Below are the records; give again exactly the lines from the one containing "fruit: present [294,233,323,272]" through the one containing "tissue box: none", leaving out pictures.

■ Data supplied
________________

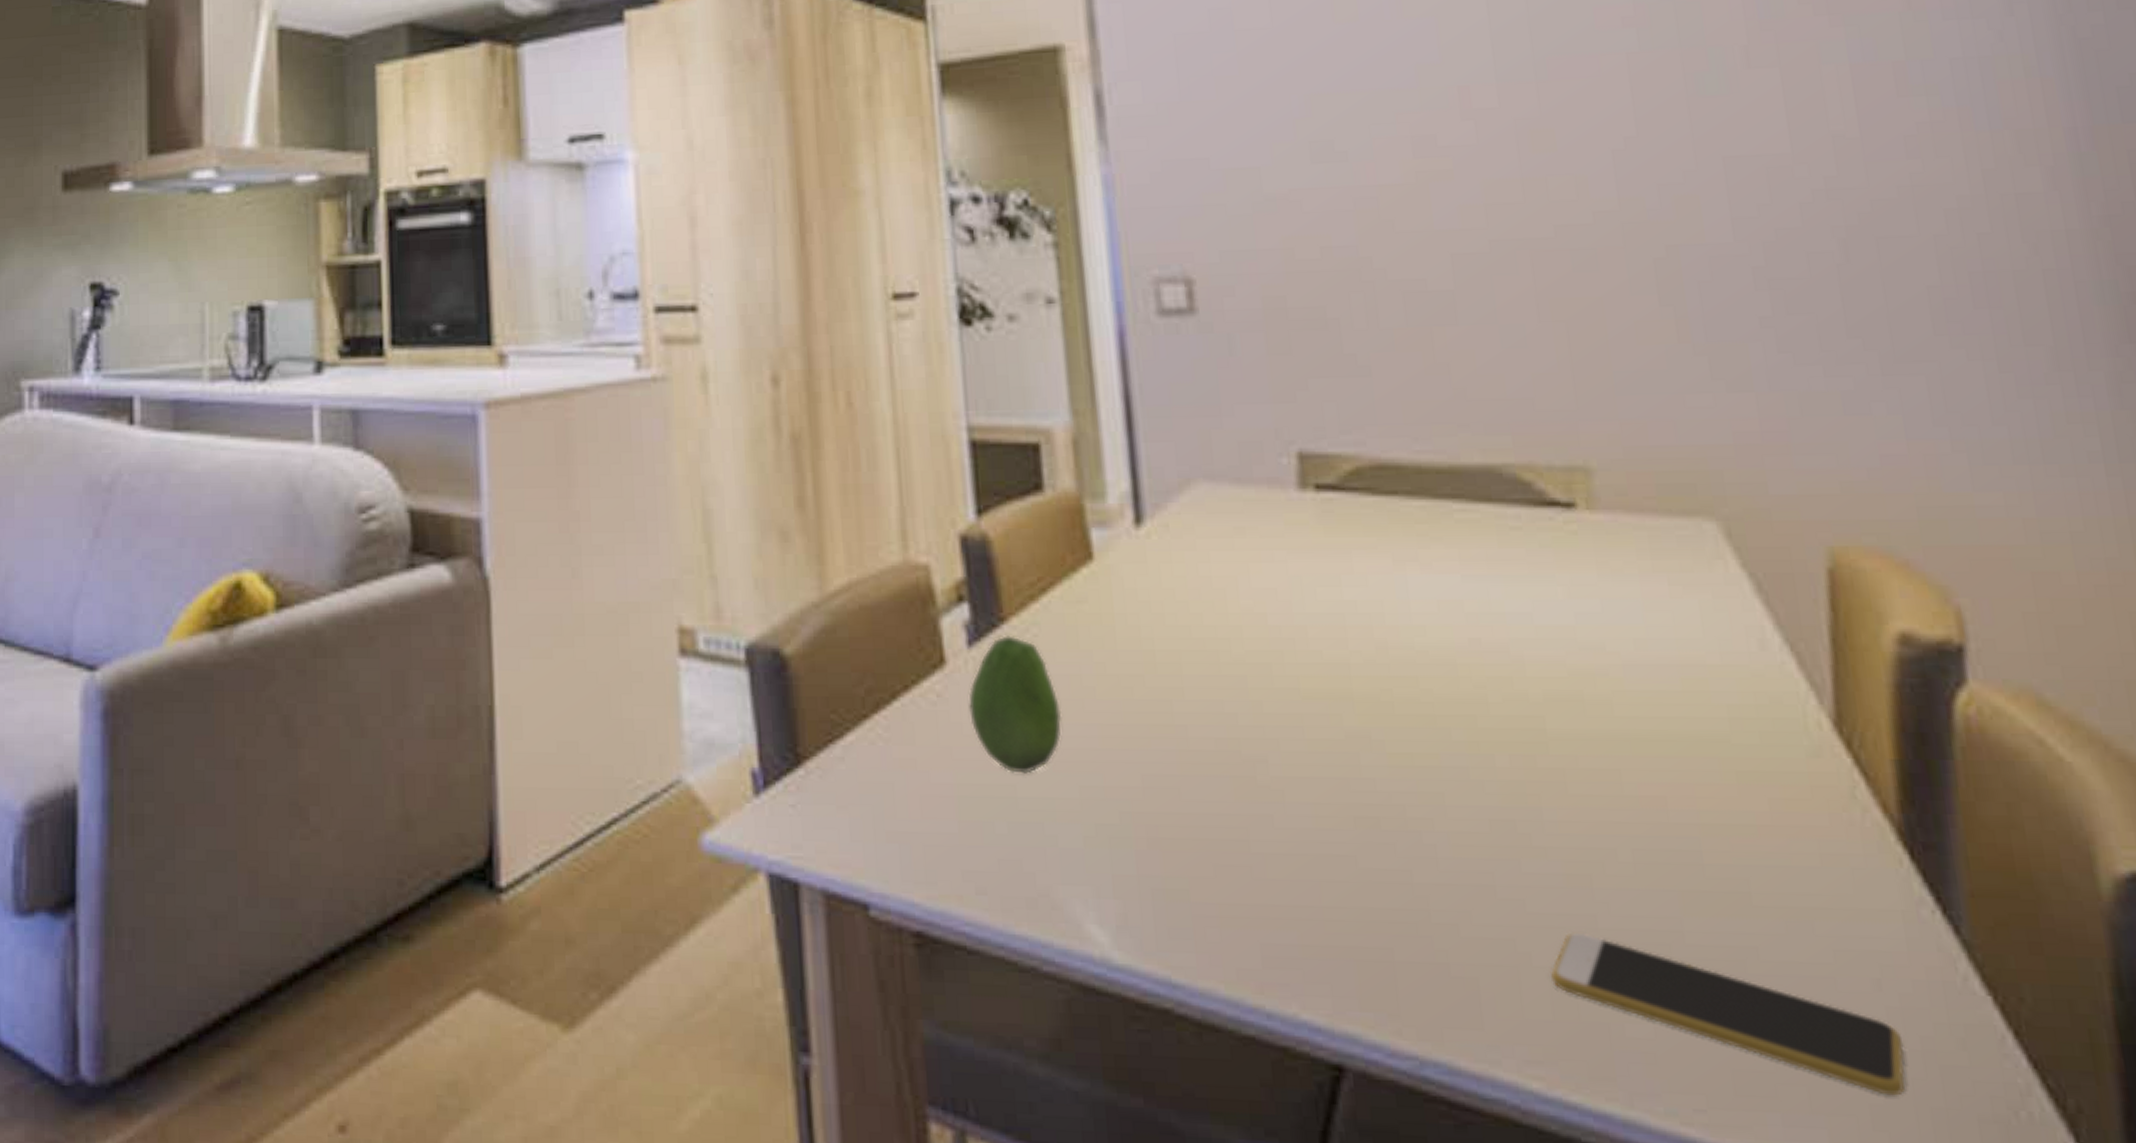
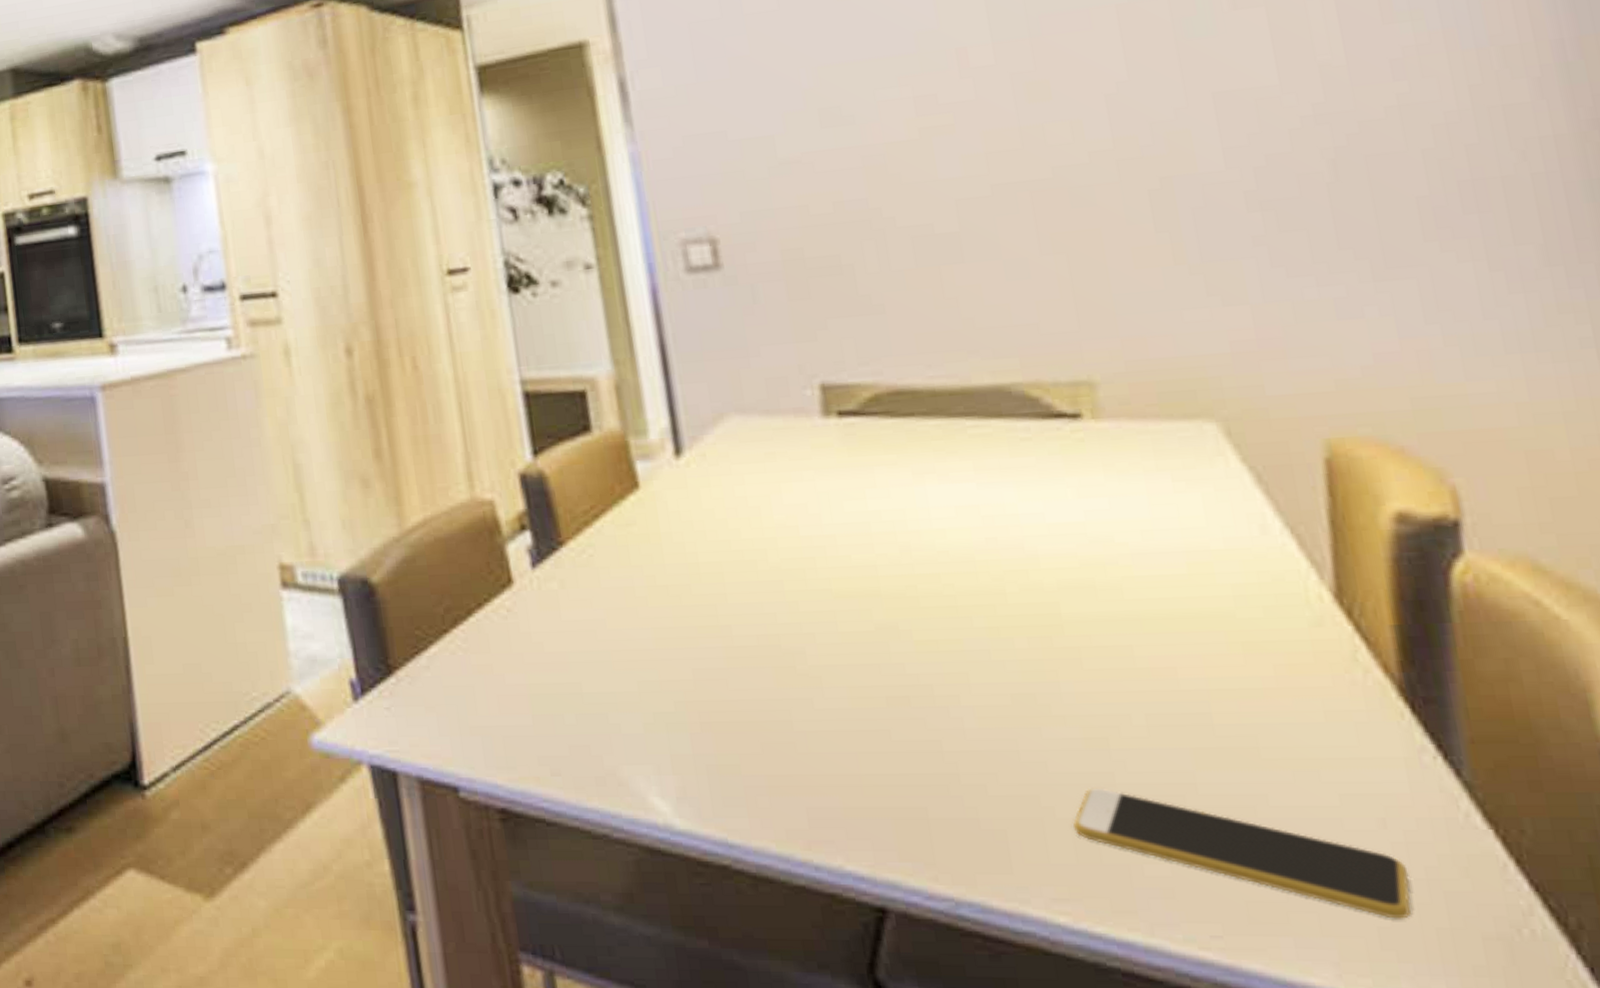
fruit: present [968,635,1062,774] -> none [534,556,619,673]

________________

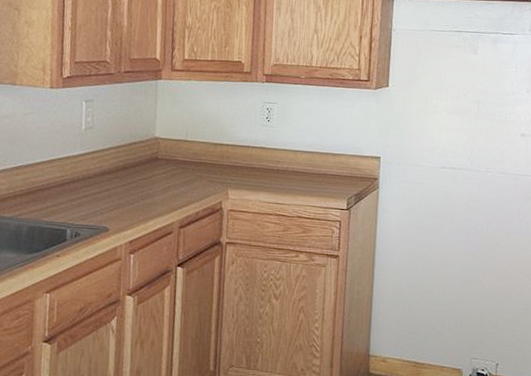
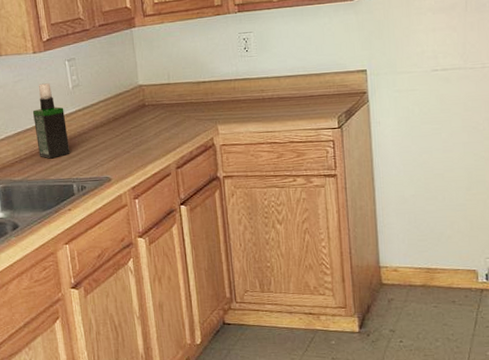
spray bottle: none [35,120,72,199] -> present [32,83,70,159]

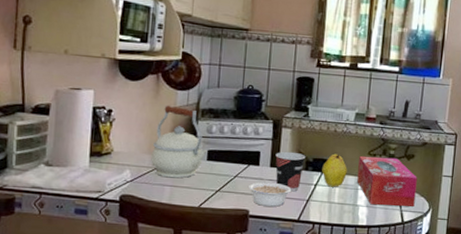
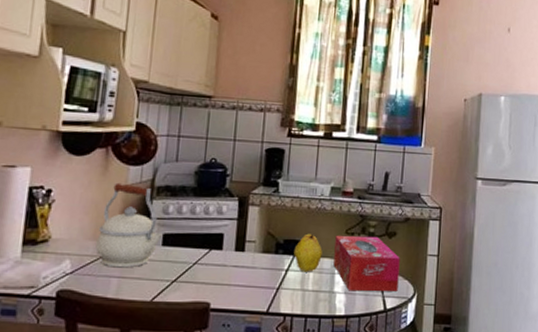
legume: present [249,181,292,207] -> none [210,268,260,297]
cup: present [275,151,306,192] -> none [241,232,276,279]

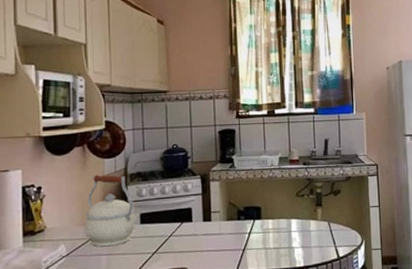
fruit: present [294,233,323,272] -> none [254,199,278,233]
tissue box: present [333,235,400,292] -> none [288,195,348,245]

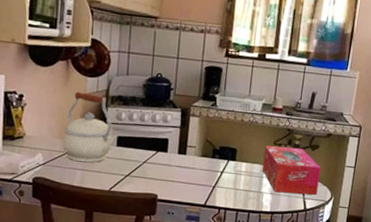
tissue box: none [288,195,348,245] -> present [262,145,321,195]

________________

■ Exercise result
fruit: present [294,233,323,272] -> none [254,199,278,233]
tissue box: present [333,235,400,292] -> none [288,195,348,245]

tissue box: none [288,195,348,245] -> present [262,145,321,195]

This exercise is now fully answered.